BEGIN MATERIAL FOR THIS TASK
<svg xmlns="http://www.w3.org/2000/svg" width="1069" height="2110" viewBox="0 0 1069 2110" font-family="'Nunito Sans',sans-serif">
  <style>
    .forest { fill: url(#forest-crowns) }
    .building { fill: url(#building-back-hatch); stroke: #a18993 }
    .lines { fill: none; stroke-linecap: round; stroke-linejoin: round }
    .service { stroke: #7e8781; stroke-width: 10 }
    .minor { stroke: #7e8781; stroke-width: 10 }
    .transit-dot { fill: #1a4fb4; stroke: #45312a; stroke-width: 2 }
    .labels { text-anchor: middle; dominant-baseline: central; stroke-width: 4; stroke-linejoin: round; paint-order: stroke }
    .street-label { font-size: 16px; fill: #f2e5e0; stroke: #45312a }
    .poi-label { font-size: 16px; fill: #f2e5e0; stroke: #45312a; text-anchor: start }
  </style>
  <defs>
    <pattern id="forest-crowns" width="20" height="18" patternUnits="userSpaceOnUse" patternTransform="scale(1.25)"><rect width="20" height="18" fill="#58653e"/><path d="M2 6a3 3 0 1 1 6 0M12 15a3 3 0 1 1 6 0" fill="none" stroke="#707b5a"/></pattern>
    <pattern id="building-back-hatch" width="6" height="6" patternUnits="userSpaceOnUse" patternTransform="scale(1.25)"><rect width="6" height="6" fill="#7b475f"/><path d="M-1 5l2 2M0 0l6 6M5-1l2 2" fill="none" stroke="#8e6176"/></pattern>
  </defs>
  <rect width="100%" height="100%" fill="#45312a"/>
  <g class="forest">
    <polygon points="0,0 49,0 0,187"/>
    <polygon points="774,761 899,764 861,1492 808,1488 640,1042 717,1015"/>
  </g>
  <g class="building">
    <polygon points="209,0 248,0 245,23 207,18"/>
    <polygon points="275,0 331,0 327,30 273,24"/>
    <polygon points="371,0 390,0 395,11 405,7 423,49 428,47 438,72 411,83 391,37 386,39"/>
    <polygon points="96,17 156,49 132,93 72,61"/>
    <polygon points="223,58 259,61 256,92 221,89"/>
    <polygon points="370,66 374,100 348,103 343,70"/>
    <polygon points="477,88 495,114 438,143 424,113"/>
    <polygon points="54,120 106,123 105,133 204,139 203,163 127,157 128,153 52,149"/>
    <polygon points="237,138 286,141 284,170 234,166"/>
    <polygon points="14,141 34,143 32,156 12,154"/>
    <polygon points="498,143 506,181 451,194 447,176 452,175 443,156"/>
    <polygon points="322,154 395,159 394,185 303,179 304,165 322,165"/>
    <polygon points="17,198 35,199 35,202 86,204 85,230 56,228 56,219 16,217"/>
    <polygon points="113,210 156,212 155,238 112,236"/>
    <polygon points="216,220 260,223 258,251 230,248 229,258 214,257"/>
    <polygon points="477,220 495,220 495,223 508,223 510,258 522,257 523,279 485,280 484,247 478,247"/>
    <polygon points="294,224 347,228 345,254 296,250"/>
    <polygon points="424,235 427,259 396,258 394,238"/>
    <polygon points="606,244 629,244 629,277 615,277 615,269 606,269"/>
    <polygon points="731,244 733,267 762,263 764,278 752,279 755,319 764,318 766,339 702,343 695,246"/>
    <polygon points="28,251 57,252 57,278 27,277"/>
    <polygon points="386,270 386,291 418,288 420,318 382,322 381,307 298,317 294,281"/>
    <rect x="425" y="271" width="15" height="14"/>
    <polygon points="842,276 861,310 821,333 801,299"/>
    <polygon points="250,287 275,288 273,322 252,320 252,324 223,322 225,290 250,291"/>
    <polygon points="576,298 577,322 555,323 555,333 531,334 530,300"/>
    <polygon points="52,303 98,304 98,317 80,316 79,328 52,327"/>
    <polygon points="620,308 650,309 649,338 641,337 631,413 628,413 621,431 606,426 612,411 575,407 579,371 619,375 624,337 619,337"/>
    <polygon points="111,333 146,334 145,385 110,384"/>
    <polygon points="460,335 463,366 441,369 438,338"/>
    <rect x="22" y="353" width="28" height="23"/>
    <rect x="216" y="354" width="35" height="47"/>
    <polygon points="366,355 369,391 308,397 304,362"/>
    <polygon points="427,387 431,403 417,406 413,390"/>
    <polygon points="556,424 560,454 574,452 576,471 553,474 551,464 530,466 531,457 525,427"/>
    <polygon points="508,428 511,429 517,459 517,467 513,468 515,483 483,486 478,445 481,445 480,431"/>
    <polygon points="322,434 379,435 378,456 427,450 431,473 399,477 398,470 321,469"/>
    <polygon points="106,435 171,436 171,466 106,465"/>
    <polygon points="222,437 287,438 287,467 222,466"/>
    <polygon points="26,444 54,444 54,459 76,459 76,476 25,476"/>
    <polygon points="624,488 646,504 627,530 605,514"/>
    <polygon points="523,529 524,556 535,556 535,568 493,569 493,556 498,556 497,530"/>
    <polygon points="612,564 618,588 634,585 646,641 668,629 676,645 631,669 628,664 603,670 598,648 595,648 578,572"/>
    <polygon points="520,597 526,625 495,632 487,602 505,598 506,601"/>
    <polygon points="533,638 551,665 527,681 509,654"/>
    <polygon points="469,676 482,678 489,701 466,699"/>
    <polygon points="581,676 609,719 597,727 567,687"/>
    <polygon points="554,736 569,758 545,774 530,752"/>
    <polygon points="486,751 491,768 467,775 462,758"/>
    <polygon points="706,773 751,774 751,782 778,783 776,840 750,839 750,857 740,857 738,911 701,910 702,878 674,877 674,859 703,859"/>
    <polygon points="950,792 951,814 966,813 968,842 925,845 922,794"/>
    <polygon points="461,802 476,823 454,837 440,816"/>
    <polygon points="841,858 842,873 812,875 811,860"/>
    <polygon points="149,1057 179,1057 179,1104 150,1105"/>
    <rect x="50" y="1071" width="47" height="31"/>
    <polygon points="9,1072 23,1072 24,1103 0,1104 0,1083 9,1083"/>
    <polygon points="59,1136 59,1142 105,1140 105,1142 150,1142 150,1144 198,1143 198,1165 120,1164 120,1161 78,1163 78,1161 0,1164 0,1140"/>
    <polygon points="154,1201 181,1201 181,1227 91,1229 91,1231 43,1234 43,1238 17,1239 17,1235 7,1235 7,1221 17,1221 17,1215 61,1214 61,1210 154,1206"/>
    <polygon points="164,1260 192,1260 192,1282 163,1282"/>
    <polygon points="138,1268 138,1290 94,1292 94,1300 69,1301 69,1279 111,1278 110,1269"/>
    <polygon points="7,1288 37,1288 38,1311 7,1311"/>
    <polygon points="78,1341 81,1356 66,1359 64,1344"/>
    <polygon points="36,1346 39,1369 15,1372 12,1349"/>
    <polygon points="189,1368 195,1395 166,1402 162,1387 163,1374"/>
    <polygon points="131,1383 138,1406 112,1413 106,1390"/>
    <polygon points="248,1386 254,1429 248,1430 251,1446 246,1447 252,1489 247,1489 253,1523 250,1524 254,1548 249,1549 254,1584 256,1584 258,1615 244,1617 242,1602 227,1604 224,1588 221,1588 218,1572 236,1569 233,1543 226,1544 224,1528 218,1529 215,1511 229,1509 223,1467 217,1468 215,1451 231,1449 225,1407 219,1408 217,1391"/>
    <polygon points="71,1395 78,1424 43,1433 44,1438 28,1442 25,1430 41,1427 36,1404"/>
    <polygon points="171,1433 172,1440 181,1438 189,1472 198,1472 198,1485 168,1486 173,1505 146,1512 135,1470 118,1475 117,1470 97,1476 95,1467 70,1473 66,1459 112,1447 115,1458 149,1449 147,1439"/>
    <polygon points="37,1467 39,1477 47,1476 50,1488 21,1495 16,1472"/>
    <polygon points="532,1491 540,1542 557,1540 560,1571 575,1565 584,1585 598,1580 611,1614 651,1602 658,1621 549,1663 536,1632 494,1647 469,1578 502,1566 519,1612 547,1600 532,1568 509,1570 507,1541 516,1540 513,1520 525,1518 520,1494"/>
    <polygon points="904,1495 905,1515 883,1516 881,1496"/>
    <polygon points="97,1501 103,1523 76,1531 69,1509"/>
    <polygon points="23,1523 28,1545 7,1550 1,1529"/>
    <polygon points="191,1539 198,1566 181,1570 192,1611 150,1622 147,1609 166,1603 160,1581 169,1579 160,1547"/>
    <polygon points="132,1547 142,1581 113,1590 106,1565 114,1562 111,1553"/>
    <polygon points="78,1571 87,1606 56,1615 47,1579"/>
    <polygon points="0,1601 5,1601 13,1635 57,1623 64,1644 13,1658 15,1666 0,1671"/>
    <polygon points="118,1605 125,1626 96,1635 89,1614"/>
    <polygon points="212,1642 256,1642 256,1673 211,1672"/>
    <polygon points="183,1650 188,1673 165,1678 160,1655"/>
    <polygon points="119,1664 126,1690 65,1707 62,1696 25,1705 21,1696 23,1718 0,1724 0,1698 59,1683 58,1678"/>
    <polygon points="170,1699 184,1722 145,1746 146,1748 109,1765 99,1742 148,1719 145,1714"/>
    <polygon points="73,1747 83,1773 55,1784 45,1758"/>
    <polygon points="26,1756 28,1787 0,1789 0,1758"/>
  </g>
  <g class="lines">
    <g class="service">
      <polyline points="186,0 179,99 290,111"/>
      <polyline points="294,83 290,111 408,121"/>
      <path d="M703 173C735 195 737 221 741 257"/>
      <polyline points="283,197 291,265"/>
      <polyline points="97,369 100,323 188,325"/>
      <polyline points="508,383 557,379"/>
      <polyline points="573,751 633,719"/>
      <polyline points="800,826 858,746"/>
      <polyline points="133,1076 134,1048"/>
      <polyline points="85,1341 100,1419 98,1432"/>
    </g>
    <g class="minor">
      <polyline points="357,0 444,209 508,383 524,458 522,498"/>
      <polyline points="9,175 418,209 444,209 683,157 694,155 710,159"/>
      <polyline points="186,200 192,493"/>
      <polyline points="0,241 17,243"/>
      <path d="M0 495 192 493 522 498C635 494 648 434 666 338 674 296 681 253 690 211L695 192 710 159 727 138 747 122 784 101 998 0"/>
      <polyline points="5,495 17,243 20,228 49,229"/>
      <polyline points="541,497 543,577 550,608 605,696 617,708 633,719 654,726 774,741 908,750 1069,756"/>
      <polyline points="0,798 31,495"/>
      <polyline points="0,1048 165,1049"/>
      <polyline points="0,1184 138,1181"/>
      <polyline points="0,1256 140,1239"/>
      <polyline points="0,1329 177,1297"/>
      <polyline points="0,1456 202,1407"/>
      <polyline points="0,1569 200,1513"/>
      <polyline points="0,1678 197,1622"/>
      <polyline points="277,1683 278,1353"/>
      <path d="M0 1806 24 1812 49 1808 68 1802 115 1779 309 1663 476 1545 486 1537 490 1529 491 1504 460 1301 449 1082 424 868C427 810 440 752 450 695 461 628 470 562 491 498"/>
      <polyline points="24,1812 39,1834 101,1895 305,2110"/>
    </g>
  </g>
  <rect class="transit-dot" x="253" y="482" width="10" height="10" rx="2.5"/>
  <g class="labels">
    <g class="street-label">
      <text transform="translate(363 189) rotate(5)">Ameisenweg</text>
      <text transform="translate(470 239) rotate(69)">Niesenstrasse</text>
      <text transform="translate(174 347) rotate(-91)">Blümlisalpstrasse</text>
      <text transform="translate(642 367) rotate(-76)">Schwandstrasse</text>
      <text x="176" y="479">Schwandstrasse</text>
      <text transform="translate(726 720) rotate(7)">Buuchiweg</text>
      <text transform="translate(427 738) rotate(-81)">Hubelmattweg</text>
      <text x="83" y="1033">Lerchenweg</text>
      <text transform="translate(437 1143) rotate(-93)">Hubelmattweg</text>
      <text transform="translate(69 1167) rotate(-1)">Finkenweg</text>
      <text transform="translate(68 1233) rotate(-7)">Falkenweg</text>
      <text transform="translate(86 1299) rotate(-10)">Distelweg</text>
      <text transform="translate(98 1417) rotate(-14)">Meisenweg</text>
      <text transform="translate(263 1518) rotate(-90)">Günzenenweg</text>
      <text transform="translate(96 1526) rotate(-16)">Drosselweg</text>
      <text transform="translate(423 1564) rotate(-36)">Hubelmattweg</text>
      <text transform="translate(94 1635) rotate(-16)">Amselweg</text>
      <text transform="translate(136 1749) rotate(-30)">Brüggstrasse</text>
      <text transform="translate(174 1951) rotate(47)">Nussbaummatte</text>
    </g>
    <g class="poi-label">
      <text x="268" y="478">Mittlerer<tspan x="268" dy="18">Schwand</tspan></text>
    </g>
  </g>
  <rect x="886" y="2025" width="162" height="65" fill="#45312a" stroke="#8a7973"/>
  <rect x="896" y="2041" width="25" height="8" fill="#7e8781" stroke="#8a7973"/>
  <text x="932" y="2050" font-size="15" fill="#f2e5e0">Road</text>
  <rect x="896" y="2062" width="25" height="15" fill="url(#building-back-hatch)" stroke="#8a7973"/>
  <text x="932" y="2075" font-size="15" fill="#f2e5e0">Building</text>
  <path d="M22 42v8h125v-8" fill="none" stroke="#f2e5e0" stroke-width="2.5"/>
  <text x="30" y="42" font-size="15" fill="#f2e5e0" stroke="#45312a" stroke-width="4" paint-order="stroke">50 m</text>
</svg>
END MATERIAL FOR THIS TASK
(WORK INSTRUCTIONS) Show all lines above that contain "scale".

(SOLUTION FOR THIS TASK)
    <pattern id="forest-crowns" width="20" height="18" patternUnits="userSpaceOnUse" patternTransform="scale(1.25)"><rect width="20" height="18" fill="#58653e"/><path d="M2 6a3 3 0 1 1 6 0M12 15a3 3 0 1 1 6 0" fill="none" stroke="#707b5a"/></pattern>
    <pattern id="building-back-hatch" width="6" height="6" patternUnits="userSpaceOnUse" patternTransform="scale(1.25)"><rect width="6" height="6" fill="#7b475f"/><path d="M-1 5l2 2M0 0l6 6M5-1l2 2" fill="none" stroke="#8e6176"/></pattern>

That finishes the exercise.